## PROBLEM DESCRIPTION:
Report all lines below with the word "class".

## Front-end code edit data:
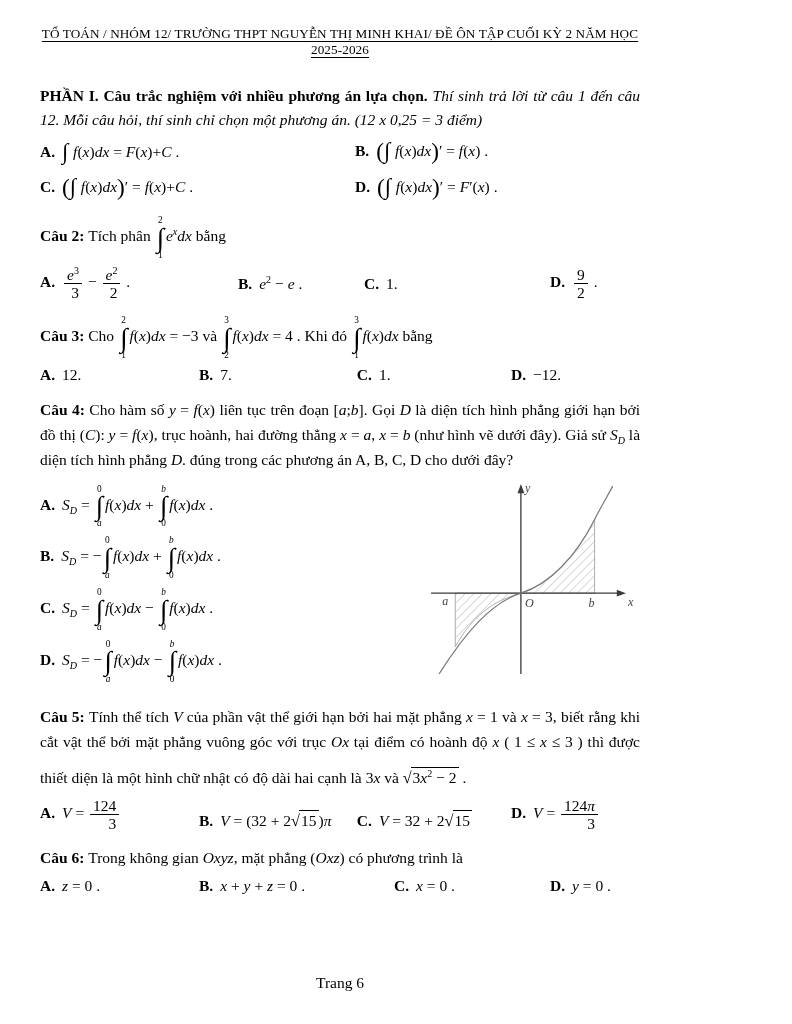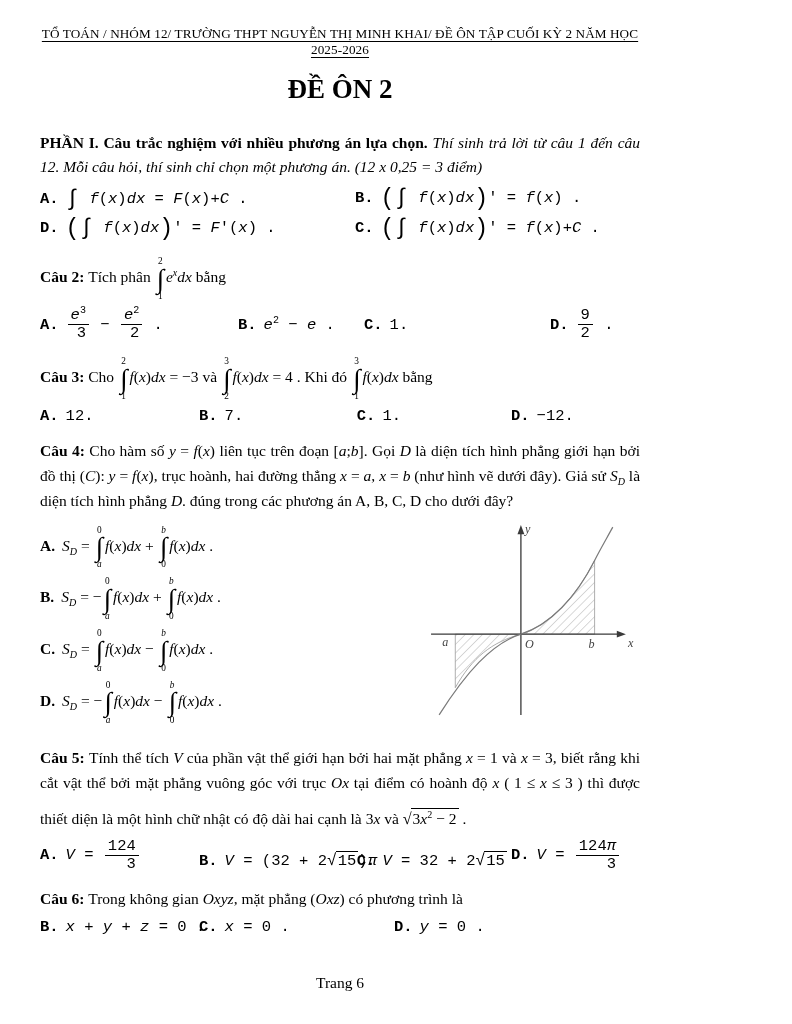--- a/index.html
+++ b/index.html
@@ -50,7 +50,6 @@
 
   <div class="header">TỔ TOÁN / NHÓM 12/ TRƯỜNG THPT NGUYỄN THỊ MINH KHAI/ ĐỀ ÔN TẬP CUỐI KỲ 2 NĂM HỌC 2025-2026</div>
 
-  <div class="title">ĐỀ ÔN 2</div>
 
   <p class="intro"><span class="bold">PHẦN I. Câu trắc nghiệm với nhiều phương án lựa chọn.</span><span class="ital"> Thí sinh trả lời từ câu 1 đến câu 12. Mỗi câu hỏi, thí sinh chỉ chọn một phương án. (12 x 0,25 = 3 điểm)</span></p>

## SOLVED PROBLEM:
   <div class="header">TỔ TOÁN / NHÓM 12/ TRƯỜNG THPT NGUYỄN THỊ MINH KHAI/ ĐỀ ÔN TẬP CUỐI KỲ 2 NĂM HỌC 2025-2026</div>
-  <div class="title">ĐỀ ÔN 2</div>
   <p class="intro"><span class="bold">PHẦN I. Câu trắc nghiệm với nhiều phương án lựa chọn.</span><span class="ital"> Thí sinh trả lời từ câu 1 đến câu 12. Mỗi câu hỏi, thí sinh chỉ chọn một phương án. (12 x 0,25 = 3 điểm)</span></p>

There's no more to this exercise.